Protect workers with a quick cold-weather safety recap
As temperatures hover at -25 degrees F (-50 degrees with wind chill) outside my window in Northern Wisconsin, I think a brief review of proper cold-weather safety tips is in order.
In a Cold Stress Safety Guide, OSHA says hypothermia, frostbite and trench foot are the three most common cold-induced problems workers face in these treacherous temps.
To protect against these and other cold-related issue, ensure workers have proper clothing and layer appropriately to keep the core body temperature between 98.6 and 95 degrees F. Protective clothing should include insulated boots, wool layers, wind/rain protection, and loose fitting clothing. OSHA stresses hats or hoods since up to 40 percent of body heat can be lost when the head is left exposed.
One of the most important preventive measures is planning ahead. OSHA offers the following suggestions to minimize the effects of cold weather:
- Drink plenty of liquids, avoiding caffeine and alcohol.
- If possible, heavy work should be scheduled during the warmer parts of the day.
- Take breaks out of the cold.
- Try to work in pairs to keep an eye on each other and watch for signs of cold stress.
- Avoid fatigue since energy is needed to keep muscles warm.
- Take frequent breaks and consume warm, high-calorie food such as pasta to maintain energy reserves.

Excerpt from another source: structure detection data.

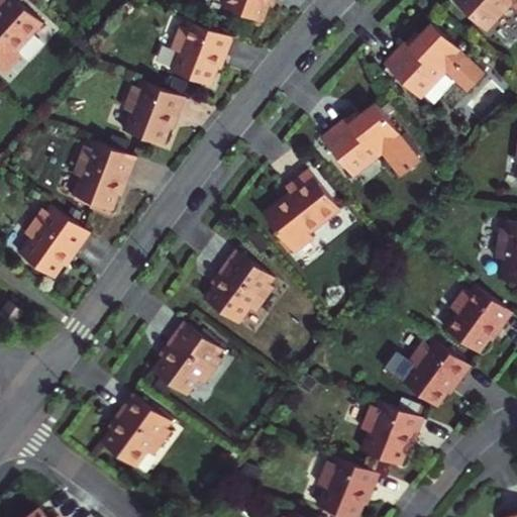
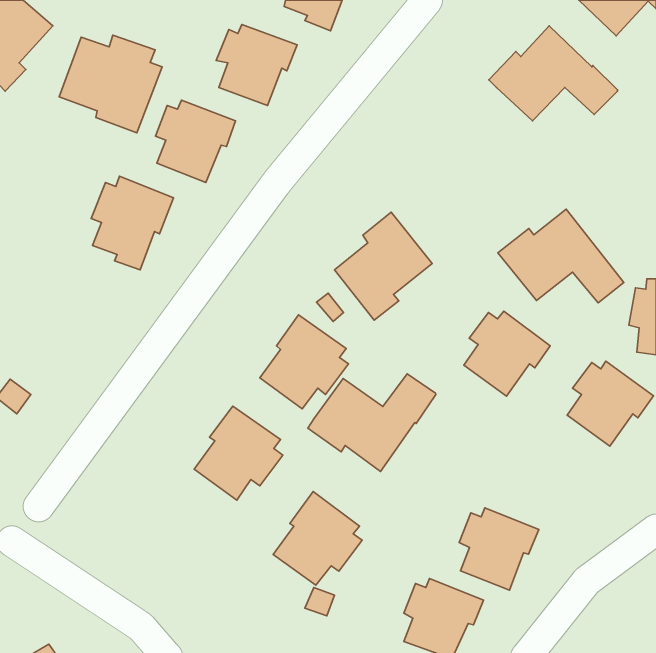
building: none -> [59,35,162,133]
building: [321,104,420,178] -> [498,209,624,303]
building: [19,207,91,279] -> none
building: none -> [308,374,436,472]
building: [403,340,471,407] -> [464,311,550,396]
building: [101,394,171,468] -> [273,491,362,585]

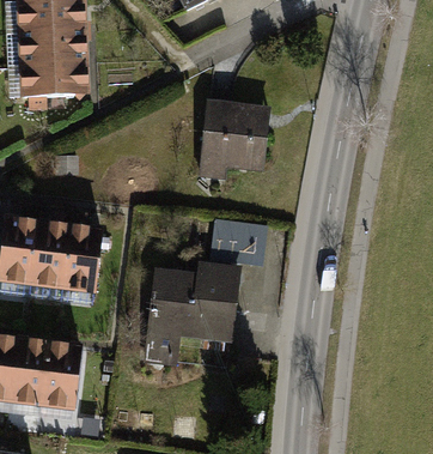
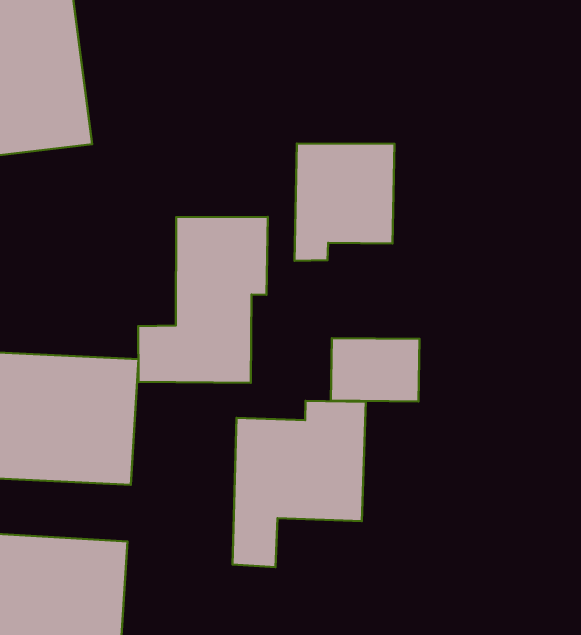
building: none -> [138,217,268,383]

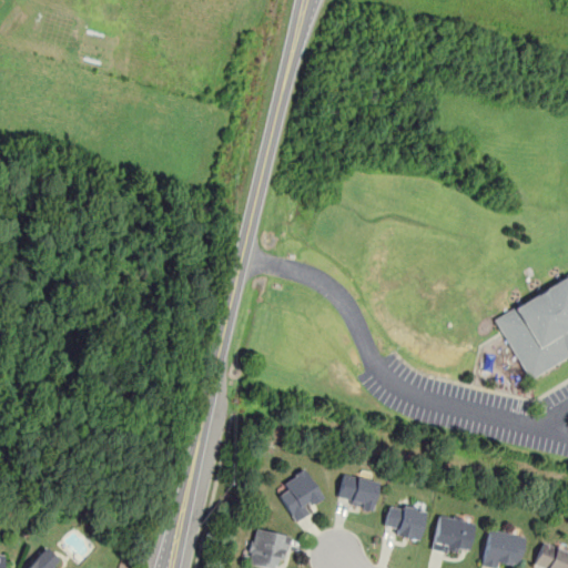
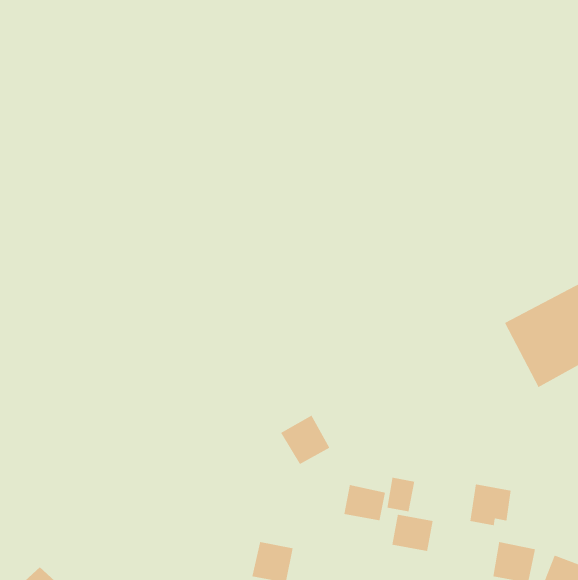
building: none -> [387,477,415,512]
building: [276,470,325,519] -> [280,415,330,465]
building: [434,514,475,555] -> [469,484,512,526]

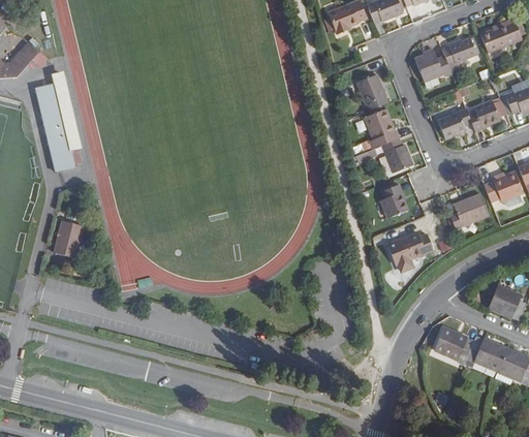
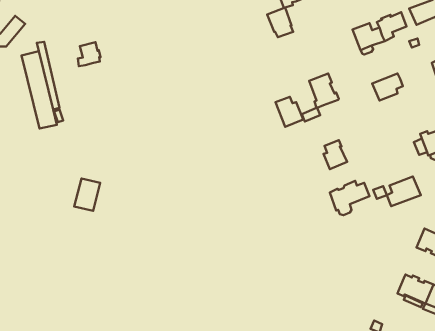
building: none -> [78,42,101,66]
building: [356,75,386,110] -> [267,7,293,37]
building: [469,101,500,132] -> none
building: [381,138,413,173] -> [275,97,303,127]
building: [450,194,490,228] -> [387,176,421,206]
building: [54,220,84,257] -> [74,178,100,211]
building: [435,329,473,358] -> none

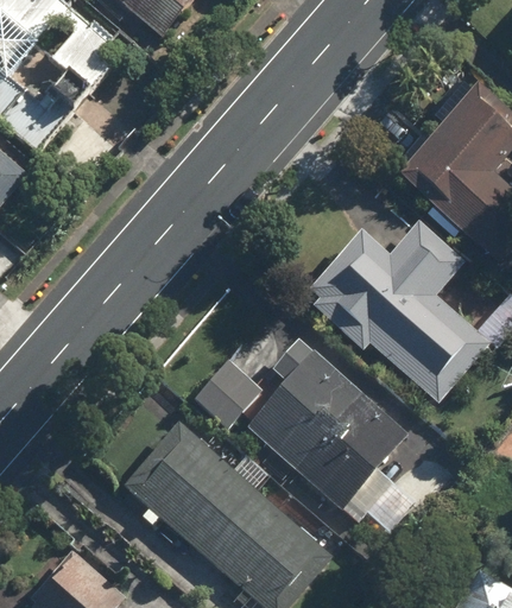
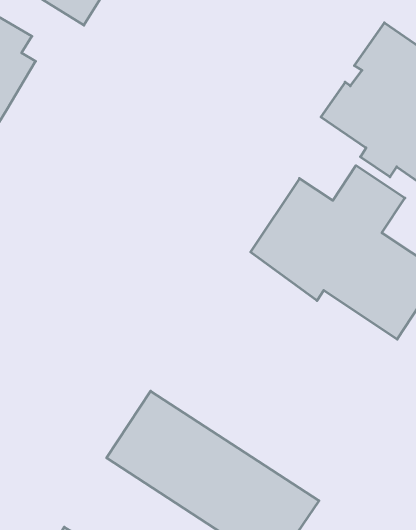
building: [194,340,409,519] -> none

Some type of shelter to shield workers from drafts or wind is also a wise investment.
“Training in recognition and treatment is important,” says the safety guide. “Supervisors, workers and coworkers should watch for signs of cold stress and allow workers to interrupt their work if they are extremely uncomfortable. Supervisors should also ensure that work schedules allow appropriate rest periods and ensure liquids are available.”
If your company works in a dangerously cold climate, follow these precautions to protect your workers from severe health and safety problems.